Extracted records
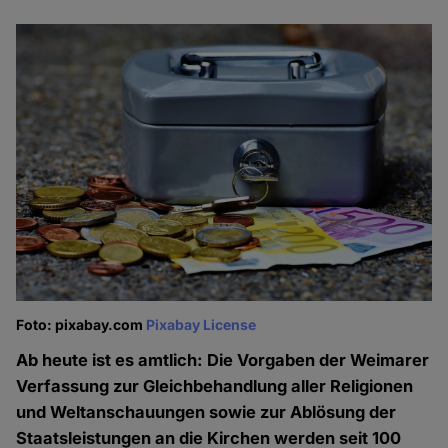
Foto: pixabay.com
Pixabay License
Ab heute ist es amtlich: Die Vorgaben der Weimarer
Verfassung zur Gleichbehandlung aller Religionen
und Weltanschauungen sowie zur Ablösung der
Staatsleistungen an die Kirchen werden seit 100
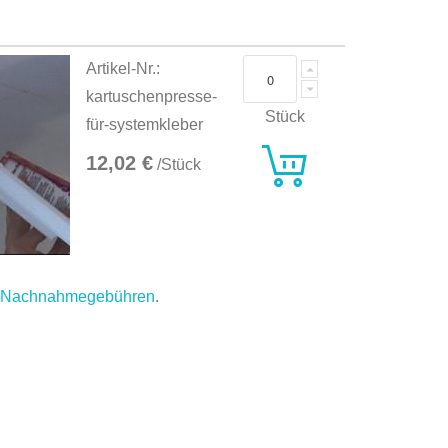
Artikel-Nr.:
kartuschenpresse-
Stück
für-systemkleber
12,02 €
/Stück
.
Nachnahmegebühren
.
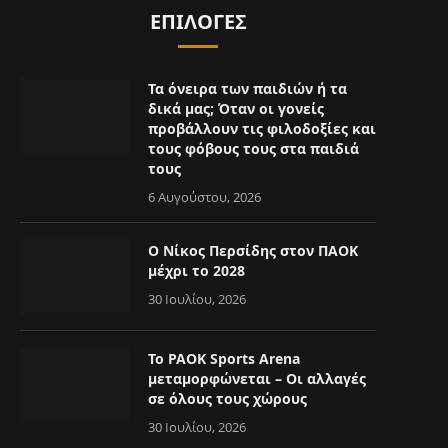
ΕΠΙΛΟΓΈΣ
Τα όνειρα των παιδιών ή τα
δικά μας; Όταν οι γονείς
προβάλλουν τις φιλοδοξίες και
τους φόβους τους στα παιδιά
τους
6 Αυγούστου, 2026
Ο Νίκος Περσίδης στον ΠΑΟΚ
μέχρι το 2028
30 Ιουλίου, 2026
Το PAOK Sports Arena
μεταμορφώνεται – Οι αλλαγές
σε όλους τους χώρους
30 Ιουλίου, 2026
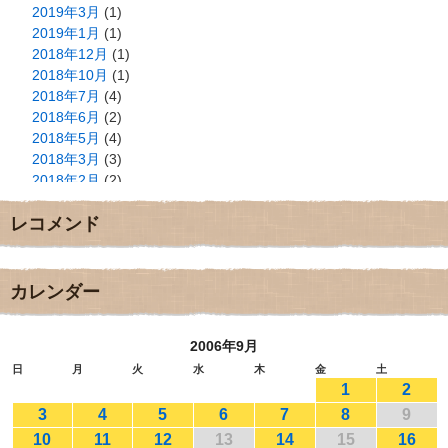
2019年3月
(1)
2019年1月
(1)
2018年12月
(1)
2018年10月
(1)
2018年7月
(4)
2018年6月
(2)
2018年5月
(4)
2018年3月
(3)
2018年2月
(2)
2018年1月
(2)
レコメンド
2017年12月
(3)
2017年11月
(3)
2017年10月
(1)
2017年9月
(4)
カレンダー
2017年8月
(3)
2017年7月
(1)
2006年9月
2017年6月
(1)
2017年5月
(2)
日
月
火
水
木
金
土
1
2
2017年4月
(2)
2017年3月
(1)
3
4
5
6
7
8
9
2017年2月
(1)
10
11
12
13
14
15
16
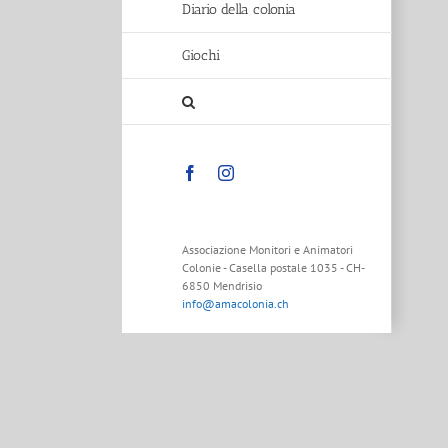
Diario della colonia
Giochi
Facebook
Instagram
Associazione Monitori e Animatori
Colonie - Casella postale 1035 - CH-
6850 Mendrisio
info@amacolonia.ch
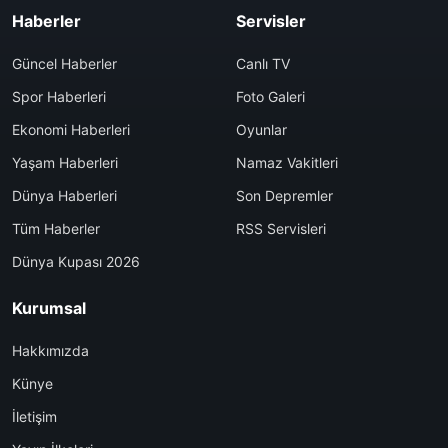
Haberler
Servisler
Güncel Haberler
Canlı TV
Spor Haberleri
Foto Galeri
Ekonomi Haberleri
Oyunlar
Yaşam Haberleri
Namaz Vakitleri
Dünya Haberleri
Son Depremler
Tüm Haberler
RSS Servisleri
Dünya Kupası 2026
Kurumsal
Hakkımızda
Künye
İletişim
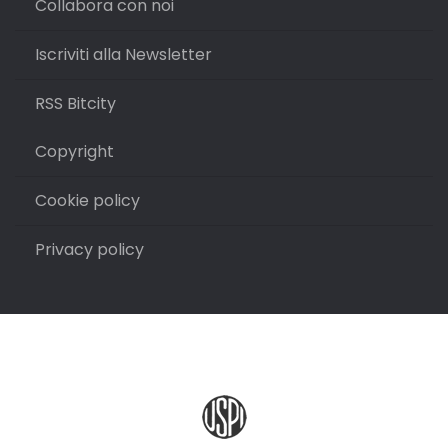
Collabora con noi
Iscriviti alla Newsletter
RSS Bitcity
Copyright
Cookie policy
Privacy policy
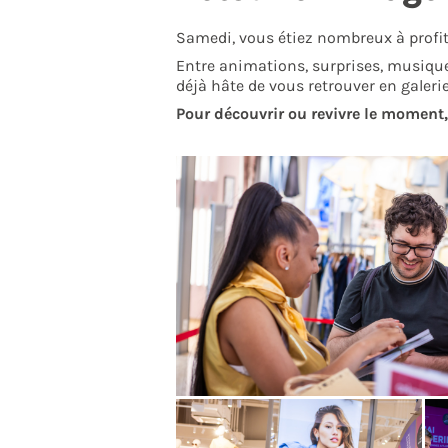
Samedi, vous étiez nombreux à profiter
Entre animations, surprises, musique
déjà hâte de vous retrouver en galerie
Pour découvrir ou revivre le moment, c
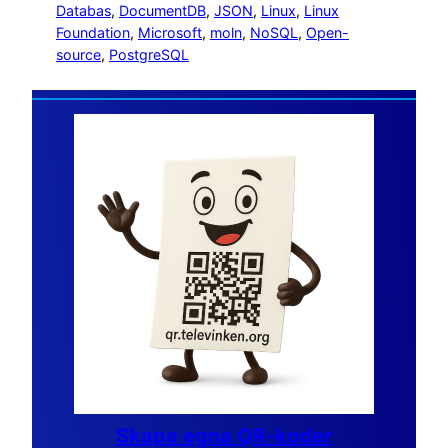
Databas
, 
DocumentDB
, 
JSON
, 
Linux
, 
Linux
Foundation
, 
Microsoft
, 
moln
, 
NoSQL
, 
Open-
source
, 
PostgreSQL
Skapa egna QR-koder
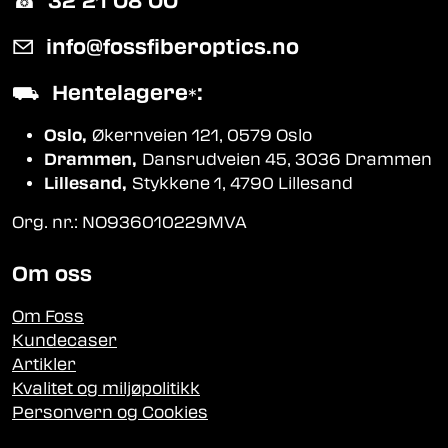
☎︎
32 21 08 00
✉
info@fossfiberoptics.no
⛟
Hentelagere
:
*
Oslo,
Økernveien 121, 0579 Oslo
Drammen,
Dansrudveien 45, 3036 Drammen
Lillesand,
Stykkene 1, 4790 Lillesand
Org. nr.: NO936010229MVA
Om oss
Om Foss
Kundecaser
Artikler
Kvalitet og miljøpolitikk
Personvern og Cookies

EXERCISE OBJECTIVE
Repeat every line of the listing above word for word, and leave the pictures out.

WRITTEN ANSWER
Foto: pixabay.com
Pixabay License
Ab heute ist es amtlich: Die Vorgaben der Weimarer
Verfassung zur Gleichbehandlung aller Religionen
und Weltanschauungen sowie zur Ablösung der
Staatsleistungen an die Kirchen werden seit 100
Artikel-Nr.:
kartuschenpresse-
Stück
für-systemkleber
12,02 €
/Stück
.
Nachnahmegebühren
.
ΕΠΙΛΟΓΈΣ
Τα όνειρα των παιδιών ή τα
δικά μας; Όταν οι γονείς
προβάλλουν τις φιλοδοξίες και
τους φόβους τους στα παιδιά
τους
6 Αυγούστου, 2026
Ο Νίκος Περσίδης στον ΠΑΟΚ
μέχρι το 2028
30 Ιουλίου, 2026
Το PAOK Sports Arena
μεταμορφώνεται – Οι αλλαγές
σε όλους τους χώρους
30 Ιουλίου, 2026
2019年3月
(1)
2019年1月
(1)
2018年12月
(1)
2018年10月
(1)
2018年7月
(4)
2018年6月
(2)
2018年5月
(4)
2018年3月
(3)
2018年2月
(2)
2018年1月
(2)
レコメンド
2017年12月
(3)
2017年11月
(3)
2017年10月
(1)
2017年9月
(4)
カレンダー
2017年8月
(3)
2017年7月
(1)
2006年9月
2017年6月
(1)
2017年5月
(2)
日
月
火
水
木
金
土
1
2
2017年4月
(2)
2017年3月
(1)
3
4
5
6
7
8
9
2017年2月
(1)
10
11
12
13
14
15
16
Diario della colonia
Giochi
Facebook
Instagram
Associazione Monitori e Animatori
Colonie - Casella postale 1035 - CH-
6850 Mendrisio
info@amacolonia.ch
Haberler
Servisler
Güncel Haberler
Canlı TV
Spor Haberleri
Foto Galeri
Ekonomi Haberleri
Oyunlar
Yaşam Haberleri
Namaz Vakitleri
Dünya Haberleri
Son Depremler
Tüm Haberler
RSS Servisleri
Dünya Kupası 2026
Kurumsal
Hakkımızda
Künye
İletişim
Collabora con noi
Iscriviti alla Newsletter
RSS Bitcity
Copyright
Cookie policy
Privacy policy
Samedi, vous étiez nombreux à profiter
Entre animations, surprises, musique
déjà hâte de vous retrouver en galerie
Pour découvrir ou revivre le moment, c
Databas
, 
DocumentDB
, 
JSON
, 
Linux
, 
Linux
Foundation
, 
Microsoft
, 
moln
, 
NoSQL
, 
Open-
source
, 
PostgreSQL
Skapa egna QR-koder
☎︎
32 21 08 00
✉
info@fossfiberoptics.no
⛟
Hentelagere
:
*
Oslo,
Økernveien 121, 0579 Oslo
Drammen,
Dansrudveien 45, 3036 Drammen
Lillesand,
Stykkene 1, 4790 Lillesand
Org. nr.: NO936010229MVA
Om oss
Om Foss
Kundecaser
Artikler
Kvalitet og miljøpolitikk
Personvern og Cookies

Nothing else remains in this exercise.